DOKUMENT —
--*--

Deutschlands einziges ökumenisches Filmfestival feiert Jubiläum
Cannes, Venedig, Berlin - Recklinghausen? Nein, einen solchen Vergleich stellen selbst Fans des Kirchlichen Filmfestivals in der Ruhrgebietsstadt nicht an. Und doch: Das seit 2010 jährlich im März stattfindende Kino-Event in Recklinghausen ist etwas ganz besonderes. Es ist nicht nur das erste deutsche kirchliche Filmfestival, sondern das einzige ökumenische überhaupt. Veranstaltet vom Arbeitskreis Kirche & Kino des evangelischen Kirchenkreises und des katholischen Kreisdekanats Recklinghausen, hat es sich unter Filmfreunden und Kritikern einen festen Platz im Kino-Jahr erobert. Dabei bekommen die hier wahrlich keine "leichte Kost" zu sehen.

--*--

ANGEZEIGTE EINTRÄGE —
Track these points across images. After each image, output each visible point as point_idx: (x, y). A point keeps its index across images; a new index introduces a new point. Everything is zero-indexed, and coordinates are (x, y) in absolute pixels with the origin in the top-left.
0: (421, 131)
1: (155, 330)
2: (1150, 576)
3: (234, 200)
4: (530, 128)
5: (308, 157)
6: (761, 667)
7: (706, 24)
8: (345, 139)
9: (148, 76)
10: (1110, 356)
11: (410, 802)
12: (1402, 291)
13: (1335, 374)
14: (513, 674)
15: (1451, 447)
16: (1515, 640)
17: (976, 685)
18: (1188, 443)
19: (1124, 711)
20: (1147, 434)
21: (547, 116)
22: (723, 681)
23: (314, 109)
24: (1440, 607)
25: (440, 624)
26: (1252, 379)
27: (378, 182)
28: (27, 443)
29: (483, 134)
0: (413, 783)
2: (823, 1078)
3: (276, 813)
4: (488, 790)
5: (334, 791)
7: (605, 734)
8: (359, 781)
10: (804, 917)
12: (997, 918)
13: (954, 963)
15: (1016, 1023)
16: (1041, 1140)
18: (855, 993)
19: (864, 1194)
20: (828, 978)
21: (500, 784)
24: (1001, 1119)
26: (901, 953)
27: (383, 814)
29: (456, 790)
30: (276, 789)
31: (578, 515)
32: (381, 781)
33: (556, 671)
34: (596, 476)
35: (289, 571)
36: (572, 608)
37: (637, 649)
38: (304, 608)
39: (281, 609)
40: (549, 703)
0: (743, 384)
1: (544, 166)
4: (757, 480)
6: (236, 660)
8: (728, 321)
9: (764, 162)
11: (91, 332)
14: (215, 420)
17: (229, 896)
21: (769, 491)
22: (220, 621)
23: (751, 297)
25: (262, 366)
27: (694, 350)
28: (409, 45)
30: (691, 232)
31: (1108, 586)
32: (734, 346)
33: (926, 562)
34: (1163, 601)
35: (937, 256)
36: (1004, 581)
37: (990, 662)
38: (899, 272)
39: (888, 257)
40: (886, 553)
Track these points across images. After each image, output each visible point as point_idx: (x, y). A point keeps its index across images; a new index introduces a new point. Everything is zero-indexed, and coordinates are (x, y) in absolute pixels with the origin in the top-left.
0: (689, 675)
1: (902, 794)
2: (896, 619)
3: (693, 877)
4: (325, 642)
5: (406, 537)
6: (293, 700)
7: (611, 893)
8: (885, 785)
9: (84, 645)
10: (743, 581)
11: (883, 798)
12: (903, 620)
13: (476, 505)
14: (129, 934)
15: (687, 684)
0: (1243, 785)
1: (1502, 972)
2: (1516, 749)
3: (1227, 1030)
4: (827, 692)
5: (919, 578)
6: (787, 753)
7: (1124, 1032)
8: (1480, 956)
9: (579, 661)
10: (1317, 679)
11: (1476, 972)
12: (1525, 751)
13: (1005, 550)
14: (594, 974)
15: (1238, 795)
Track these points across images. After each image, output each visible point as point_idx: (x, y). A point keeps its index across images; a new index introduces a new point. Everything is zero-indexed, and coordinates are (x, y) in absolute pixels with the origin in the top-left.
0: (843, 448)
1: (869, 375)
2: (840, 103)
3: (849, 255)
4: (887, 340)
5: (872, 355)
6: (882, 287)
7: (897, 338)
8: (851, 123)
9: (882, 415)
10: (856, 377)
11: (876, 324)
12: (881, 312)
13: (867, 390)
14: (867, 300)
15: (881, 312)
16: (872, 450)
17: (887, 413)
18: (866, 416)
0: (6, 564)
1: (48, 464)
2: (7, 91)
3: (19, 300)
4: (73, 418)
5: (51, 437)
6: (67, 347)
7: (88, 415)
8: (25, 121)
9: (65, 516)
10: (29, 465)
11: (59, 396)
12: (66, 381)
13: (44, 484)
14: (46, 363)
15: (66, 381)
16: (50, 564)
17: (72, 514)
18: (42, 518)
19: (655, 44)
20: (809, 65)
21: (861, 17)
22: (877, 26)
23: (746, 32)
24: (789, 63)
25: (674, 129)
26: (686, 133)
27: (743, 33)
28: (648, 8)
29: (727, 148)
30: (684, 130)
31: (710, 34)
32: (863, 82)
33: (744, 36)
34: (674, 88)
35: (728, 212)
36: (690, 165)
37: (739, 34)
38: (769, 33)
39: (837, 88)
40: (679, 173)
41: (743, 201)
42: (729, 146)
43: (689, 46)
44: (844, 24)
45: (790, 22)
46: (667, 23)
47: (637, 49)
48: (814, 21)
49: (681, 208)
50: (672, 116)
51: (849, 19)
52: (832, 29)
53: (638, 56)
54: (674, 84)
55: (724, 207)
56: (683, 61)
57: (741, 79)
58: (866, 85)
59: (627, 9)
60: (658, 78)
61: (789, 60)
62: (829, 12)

--*--

AUFGABENSTELLUNG —
Setze den Text über das Kirchliche Filmfestival in Recklinghausen im Anschluss an seinen letzten Satz fort.

ERWARTETE ANTWORT —
16 Filme werden gezeigt
Das Festival traue sich und seinen Gästen unbequeme Filme zu, schreiben denn auch die westfälische Präses Annette Kurschus und Münsters Bischof Felix Genn, die die Schirmherrschaft übernommen haben, in ihrer Einladung. "Weil es diese Formate braucht, die uns zeigen, wo es unbequem wird, die uns nicht wegschauen lassen, wenn Menschen auf der Flucht ertrinken, wenn Schwächere unterdrückt werden." Gezeigt würden Filme, die klar machen, dass es Solidarität, Gerechtigkeit und Humanität brauche für ein gerechtes Leben. Regisseure und Schauspieler sind an den Festivaltagen anwesend und stehen für Diskussionen bereit.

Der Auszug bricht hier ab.